COMPRUEBA TU COMPRENSIÓN:
a - Indica si cada afirmación concuerda con el texto sobre Javier Álvarez y cita las palabras del texto que lo deciden: (i) El libro El ojo y el sol es obra de un autor ruso, S. Vavilov. (ii) El narrador y Javier Álvarez se hicieron amigos en la madurez. (iii) El párrafo que leía Javier Álvarez afirma que no se puede comprender el ojo sin saber lo que es el sol.
b - Prosigue el texto sobre Javier Álvarez a partir de su última oración.

FRAGMENTO DE PÁGINA:
>>>>>

Siempre me decía: “Amigo Lapo: el ojo y el sol, el sol y el
ojo dos esferas hermosas que se miran y
coquetean lúdicamente una a la otra”. Cuando se refería a la
imagen del sol y el ojo, Javier Álvarez, como buen conversador y buen recitador,
su verbo se agigantaba hacia aquella poética que aludía al mirar del
mortal y a los astros radiantes de luz. Estas imágenes, provenían de una de sus
lecturas predilectas de un autor ruso S. Vavilov titulada El ojo y el sol. Así,
pues, recitaba con vehemencia algunos de los párrafos de este libro en la que
el autor Vavilov expresaba con tanta elocuencia:
De no ser el ojo como el sol ¿Quién podría admirar el
astro?
Los hombres empezaron a ver cuándo brilló por vez
primera tu ojo derecho y el izquierdo ahuyentó las tinieblas nocturnas.
Y de nuevo veo la luz vivificante con mis sedientos
ojos
Y el sol me baña con sus rayos como una lluvia de oro.
Javier Álvarez tomaba el libro de este autor y nos leía el
siguiente párrafo: No se puede comprender lo que es el ojo sin saber lo que es
el sol. Esta es la razón de que el ojo sea como el sol, según afirma el poeta.
Déjenme decirles algo irreverente que espero no perturbe la sabiduría de los
dioses, de los sabios, de los filósofos y de los vanidosos y arrogantes
sofistas: En el antiguo testamento, en el capítulo relacionado con el Génesis,
Eloim, el arquitecto divino, dijo: Al principio era el verbo y la luz. Pues,
bien, Ya Javier Álvarez era el Verbo, la luz y la fantasía. Fuimos amigos en la
juventud; fuimos amigos en la madurez y continuamos siendo amigos en el recuerdo, en el olvido, en las alegrías
y en las nostalgias.

<<<<<

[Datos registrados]

>>>>>

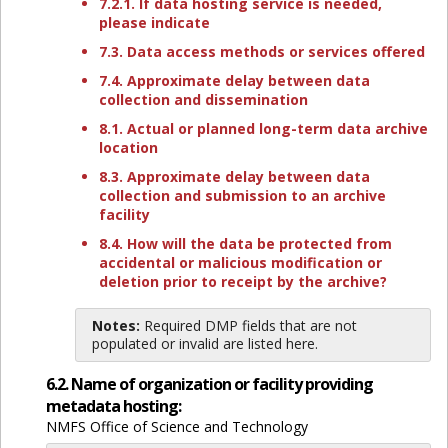
7.2.1. If data hosting service is needed,
please indicate
7.3. Data access methods or services offered
7.4. Approximate delay between data
collection and dissemination
8.1. Actual or planned long-term data archive
location
8.3. Approximate delay between data
collection and submission to an archive
facility
8.4. How will the data be protected from
accidental or malicious modification or
deletion prior to receipt by the archive?
Notes:
Required DMP fields that are not
populated or invalid are listed here.
6.2. Name of organization or facility providing
metadata hosting:
NMFS Office of Science and Technology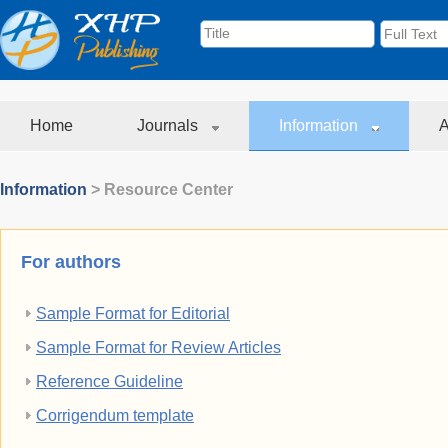
Home
Journals
Information
A
Information
> Resource Center
For authors
Sample Format for Editorial
Sample Format for Review Articles
Reference Guideline
Corrigendum template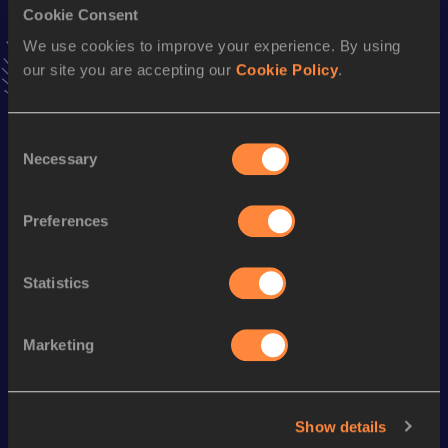
Cookie Consent
Stay updated!
Add
Mattelyn
to favourites and stay up to date with
latest
We use cookies to improve your experience. By using
news, interviews, behind the scenes and even more!
our site you are accepting our
Cookie Policy
.
Follow Mattelyn
Consent
Necessary
Selection
Season’s bests (
2026
)
Discipline
Performance
Top List
Preferences
nd
High Jump
1.73=
m
762
Statistics
Looking for another athlete?
Marketing
Watch & listen
SEE ALL
Show details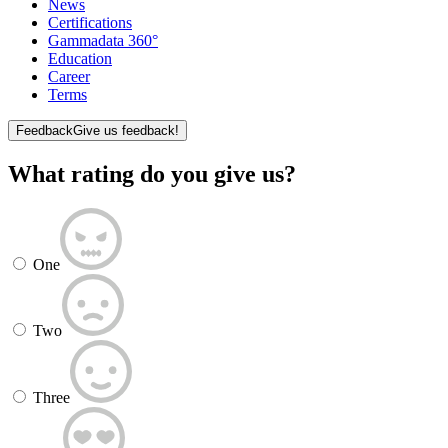
News
Certifications
Gammadata 360°
Education
Career
Terms
Feedback
Give us feedback!
What rating do you give us?
One
Two
Three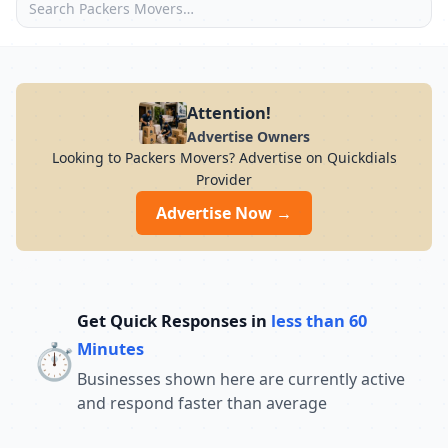
Attention!
Advertise Owners
Looking to Packers Movers? Advertise on Quickdials
Provider
Advertise Now →
Get Quick Responses in
less than 60
⏱️
Minutes
Businesses shown here are currently active
and respond faster than average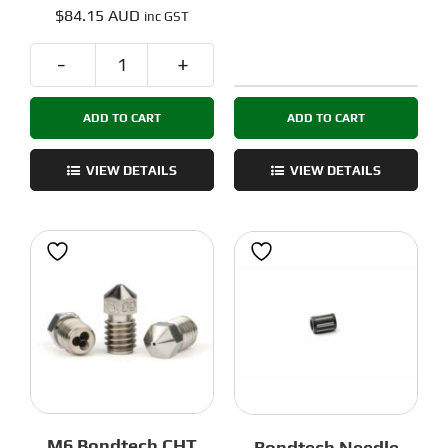
Rated
5.00
$
84.15 AUD
inc GST
out of 5
Bondtech
M6
R.I.D.G.A
Bondtech
ADD TO CART
ADD TO CART
Reverse
CHT
Extruder
Nozzles
Set
VIEW DETAILS
VIEW DETAILS
-
for
5pack
Hextrudort
quantity
and
Sherpa
Mini
quantity
M6 Bondtech CHT
Bondtech Needle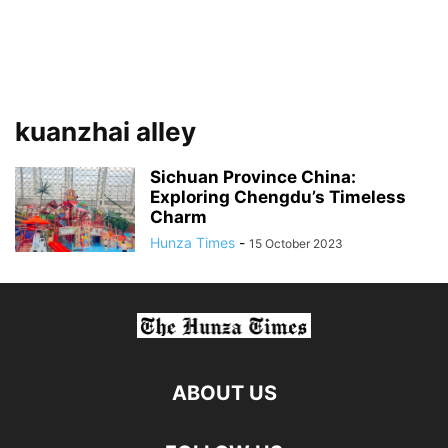
kuanzhai alley
Sichuan Province China:
Exploring Chengdu’s Timeless
Charm
Hunza Times
-
15 October 2023
ABOUT US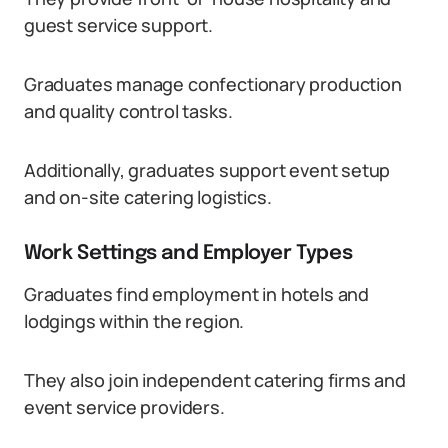
guest service support.
Graduates manage confectionary production
and quality control tasks.
Additionally, graduates support event setup
and on-site catering logistics.
Work Settings and Employer Types
Graduates find employment in hotels and
lodgings within the region.
They also join independent catering firms and
event service providers.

<<<<<

RESPUESTAS A CONTINUACIÓN:
a -
(i) Sí: "lecturas predilectas de un autor ruso S. Vavilov titulada El ojo y el sol".
(ii) No: "Fuimos amigos en la juventud; fuimos amigos en la madurez".
(iii) Sí: "No se puede comprender lo que es el ojo sin saber lo que es el sol."

b -
Compartimos un proyecto común más
allá de los procesos civilizatorios tanto de Occidente como de Oriente. Por
aquellos días, nos identificamos con otras miradas que los autores franceses
Louis Pauwels y Jacques Bergier denominaron el fascinante mundo del realismo
fantástico. Es cierto, que nos entusiasmamos con las ideologías revolucionarias
de Occidente; pero, al mismo tiempo, nos encantaba el fascinante mundo del
realismo fantástico. Fue el Libro titulado: El retorno de los brujos,
nuestra biblia que nos llevó a otear sin
prejuicios otros entornos más allá de lo sideral. En la contraportada de ese
extraordinario libro, dice lo siguiente:
“Contemplamos la realidad a través de nuestros prejuicios”. Pero hay otra manera
de hacerlo: a través de un método de investigación que los autores de este
libro denominan realismo fantástico. Entonces cuando solemos pensar de los
poderes de la inteligencia, del genio, de la intuición o del sueño, es barrido
por un viento prodigioso y nos hallamos sumidos en un bosque de hipótesis
pavorosas y mágicas.
El día y la noche con Javier Álvarez
se convertía en un torneo verbal alrededor de los orígenes de nuestra civilización de
Occidente y Oriente, y de aquellas otras que desaparecieron y que fueron
producto de inteligencias más allá del planeta tierra. Fueron momentos
maravillosos en una época en la que el planeta tierra se debatía entre dos
ideologías, y una generación pensando en otras civilizaciones.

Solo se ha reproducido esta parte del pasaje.